The Patent License that Keeps on Taking

I was presenting at a conference of independent research organizations. Many of these are non-profits with mission purposes to cure diseases and support social change through research. The question came up from the patent attorneys in the audience: how do we deal with infringers?

Here’s what stumps me about the question: Isn’t use what one is striving for? Why call it infringement, when it otherwise is success? Why not declare success, confirm that you won’t sue anyone using the technology you’ve created, and offer to help?

Embedded deep in the idea that users of patented non-profit research technology are infringers is that the management of research inventions is about making money or at least making people comply with licensing restrictions.
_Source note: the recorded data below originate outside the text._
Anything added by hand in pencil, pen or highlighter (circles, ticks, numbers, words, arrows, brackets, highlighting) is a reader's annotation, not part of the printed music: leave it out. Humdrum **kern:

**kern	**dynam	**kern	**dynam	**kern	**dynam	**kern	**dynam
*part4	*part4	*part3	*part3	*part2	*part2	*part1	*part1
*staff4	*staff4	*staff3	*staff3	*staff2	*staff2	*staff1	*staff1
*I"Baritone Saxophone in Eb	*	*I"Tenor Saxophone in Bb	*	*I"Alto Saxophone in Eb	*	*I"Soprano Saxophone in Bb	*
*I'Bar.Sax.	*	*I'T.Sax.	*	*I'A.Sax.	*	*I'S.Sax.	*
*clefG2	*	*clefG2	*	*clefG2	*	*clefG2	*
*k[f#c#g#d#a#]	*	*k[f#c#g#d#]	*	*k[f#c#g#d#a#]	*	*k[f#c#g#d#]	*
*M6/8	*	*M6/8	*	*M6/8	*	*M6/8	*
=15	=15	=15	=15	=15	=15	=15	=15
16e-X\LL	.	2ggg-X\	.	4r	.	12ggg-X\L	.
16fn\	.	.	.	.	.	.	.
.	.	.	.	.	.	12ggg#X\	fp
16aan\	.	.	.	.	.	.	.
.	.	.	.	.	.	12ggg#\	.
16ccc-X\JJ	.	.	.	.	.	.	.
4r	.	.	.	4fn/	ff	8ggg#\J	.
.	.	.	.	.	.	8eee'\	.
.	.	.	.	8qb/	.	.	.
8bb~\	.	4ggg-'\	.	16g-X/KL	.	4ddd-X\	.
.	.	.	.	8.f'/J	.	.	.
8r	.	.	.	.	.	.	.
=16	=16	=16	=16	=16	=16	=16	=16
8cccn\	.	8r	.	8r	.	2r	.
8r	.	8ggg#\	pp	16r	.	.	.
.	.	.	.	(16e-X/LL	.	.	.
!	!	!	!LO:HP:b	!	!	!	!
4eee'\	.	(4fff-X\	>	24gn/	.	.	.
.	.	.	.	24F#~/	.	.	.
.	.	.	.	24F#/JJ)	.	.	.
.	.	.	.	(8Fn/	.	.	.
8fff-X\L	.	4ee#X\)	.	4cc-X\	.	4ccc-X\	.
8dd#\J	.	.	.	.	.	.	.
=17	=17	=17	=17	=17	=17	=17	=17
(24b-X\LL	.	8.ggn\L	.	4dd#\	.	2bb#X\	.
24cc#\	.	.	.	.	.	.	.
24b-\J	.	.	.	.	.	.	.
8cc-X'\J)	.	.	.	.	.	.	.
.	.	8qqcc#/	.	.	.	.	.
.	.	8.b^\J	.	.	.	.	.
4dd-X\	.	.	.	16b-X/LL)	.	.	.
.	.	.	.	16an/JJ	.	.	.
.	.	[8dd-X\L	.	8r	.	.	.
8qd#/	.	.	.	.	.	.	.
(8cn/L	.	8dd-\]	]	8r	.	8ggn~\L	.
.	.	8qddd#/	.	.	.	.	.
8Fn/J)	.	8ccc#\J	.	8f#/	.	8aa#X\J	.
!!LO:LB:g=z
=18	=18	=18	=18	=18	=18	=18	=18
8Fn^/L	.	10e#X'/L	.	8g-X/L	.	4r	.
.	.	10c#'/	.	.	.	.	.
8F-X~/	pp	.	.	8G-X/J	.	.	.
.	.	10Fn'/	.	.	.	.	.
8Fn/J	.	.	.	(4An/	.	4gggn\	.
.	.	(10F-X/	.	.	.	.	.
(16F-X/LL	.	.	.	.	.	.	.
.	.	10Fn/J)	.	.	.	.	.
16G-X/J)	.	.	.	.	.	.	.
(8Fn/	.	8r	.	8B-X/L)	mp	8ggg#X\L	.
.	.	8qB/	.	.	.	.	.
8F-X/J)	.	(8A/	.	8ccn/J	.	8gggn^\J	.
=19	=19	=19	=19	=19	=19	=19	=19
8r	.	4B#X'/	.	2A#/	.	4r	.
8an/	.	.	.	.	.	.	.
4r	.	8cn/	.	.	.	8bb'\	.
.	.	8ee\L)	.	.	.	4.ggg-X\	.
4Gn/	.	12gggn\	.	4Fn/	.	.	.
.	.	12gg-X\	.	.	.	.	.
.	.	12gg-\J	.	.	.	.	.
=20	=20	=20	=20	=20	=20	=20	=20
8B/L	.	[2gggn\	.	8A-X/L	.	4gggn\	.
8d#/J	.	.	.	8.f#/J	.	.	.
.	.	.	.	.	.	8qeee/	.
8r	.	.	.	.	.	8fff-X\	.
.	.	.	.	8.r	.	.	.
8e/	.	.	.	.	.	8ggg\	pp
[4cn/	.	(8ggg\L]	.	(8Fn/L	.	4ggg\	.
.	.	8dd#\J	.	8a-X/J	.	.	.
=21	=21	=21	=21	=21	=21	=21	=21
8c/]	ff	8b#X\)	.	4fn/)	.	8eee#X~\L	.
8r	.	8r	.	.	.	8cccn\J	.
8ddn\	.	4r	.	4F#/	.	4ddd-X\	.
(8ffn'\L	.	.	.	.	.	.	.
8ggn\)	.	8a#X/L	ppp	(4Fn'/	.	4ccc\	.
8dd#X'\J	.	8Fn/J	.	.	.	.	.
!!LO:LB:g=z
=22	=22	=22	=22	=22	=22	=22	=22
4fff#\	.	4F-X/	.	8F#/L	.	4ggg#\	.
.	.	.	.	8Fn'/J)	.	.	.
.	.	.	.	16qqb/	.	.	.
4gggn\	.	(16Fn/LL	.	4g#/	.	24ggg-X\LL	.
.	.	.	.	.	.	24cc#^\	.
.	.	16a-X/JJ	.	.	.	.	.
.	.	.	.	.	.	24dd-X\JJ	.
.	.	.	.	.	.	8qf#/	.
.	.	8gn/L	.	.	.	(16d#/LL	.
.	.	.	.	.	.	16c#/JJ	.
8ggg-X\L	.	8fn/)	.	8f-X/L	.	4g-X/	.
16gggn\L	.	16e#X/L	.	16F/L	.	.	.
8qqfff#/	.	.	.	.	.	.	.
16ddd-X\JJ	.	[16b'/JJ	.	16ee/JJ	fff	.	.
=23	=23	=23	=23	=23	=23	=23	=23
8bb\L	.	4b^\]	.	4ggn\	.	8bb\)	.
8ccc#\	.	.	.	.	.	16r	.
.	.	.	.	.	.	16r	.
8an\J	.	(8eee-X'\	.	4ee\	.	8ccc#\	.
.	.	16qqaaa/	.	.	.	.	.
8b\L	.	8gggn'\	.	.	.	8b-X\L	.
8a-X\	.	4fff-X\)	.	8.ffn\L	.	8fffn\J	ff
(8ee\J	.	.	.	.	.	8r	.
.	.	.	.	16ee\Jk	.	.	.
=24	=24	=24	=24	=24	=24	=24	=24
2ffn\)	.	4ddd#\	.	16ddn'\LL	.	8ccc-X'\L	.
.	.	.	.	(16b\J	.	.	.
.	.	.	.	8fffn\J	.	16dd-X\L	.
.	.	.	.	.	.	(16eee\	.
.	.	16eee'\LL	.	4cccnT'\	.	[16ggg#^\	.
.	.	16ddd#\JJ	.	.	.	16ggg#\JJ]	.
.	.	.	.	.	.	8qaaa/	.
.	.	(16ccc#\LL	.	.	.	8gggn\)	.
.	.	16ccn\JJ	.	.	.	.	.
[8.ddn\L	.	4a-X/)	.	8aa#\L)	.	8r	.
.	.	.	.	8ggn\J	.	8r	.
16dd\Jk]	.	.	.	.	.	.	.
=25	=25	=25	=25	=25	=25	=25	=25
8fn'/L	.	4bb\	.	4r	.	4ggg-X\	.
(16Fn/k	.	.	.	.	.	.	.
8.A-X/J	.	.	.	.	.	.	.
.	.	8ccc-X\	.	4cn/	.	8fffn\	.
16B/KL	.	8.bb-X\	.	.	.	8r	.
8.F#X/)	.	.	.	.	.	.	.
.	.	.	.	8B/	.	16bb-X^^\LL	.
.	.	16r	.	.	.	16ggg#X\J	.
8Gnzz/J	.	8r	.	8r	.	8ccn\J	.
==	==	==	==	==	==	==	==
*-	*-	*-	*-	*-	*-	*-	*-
But if imitation is as good as anything for innovation, why would anyone in a non-profit research organization license a patent right in a way that prevented imitation? Only if there was a substantial investment up front to get things to happen at all. And even then, why set things up so the substantial investment has to be made by a single company, who is required to play the monopolist?

Just to push it. In the typical university patent license, the university will place restrictions on sublicensing. It will guard against the licensee granting free sublicenses or cross-licenses. That would spoil the royalty position the university typically negotiates for. In other words, university licensing practice makes it a condition of the license contract that the licensee stays a monopolist rather than the leader of a new platform.

That is, the business strategy in non-profits stands in the way of what industry otherwise frequently does–share results to establish new, complementary capabilities.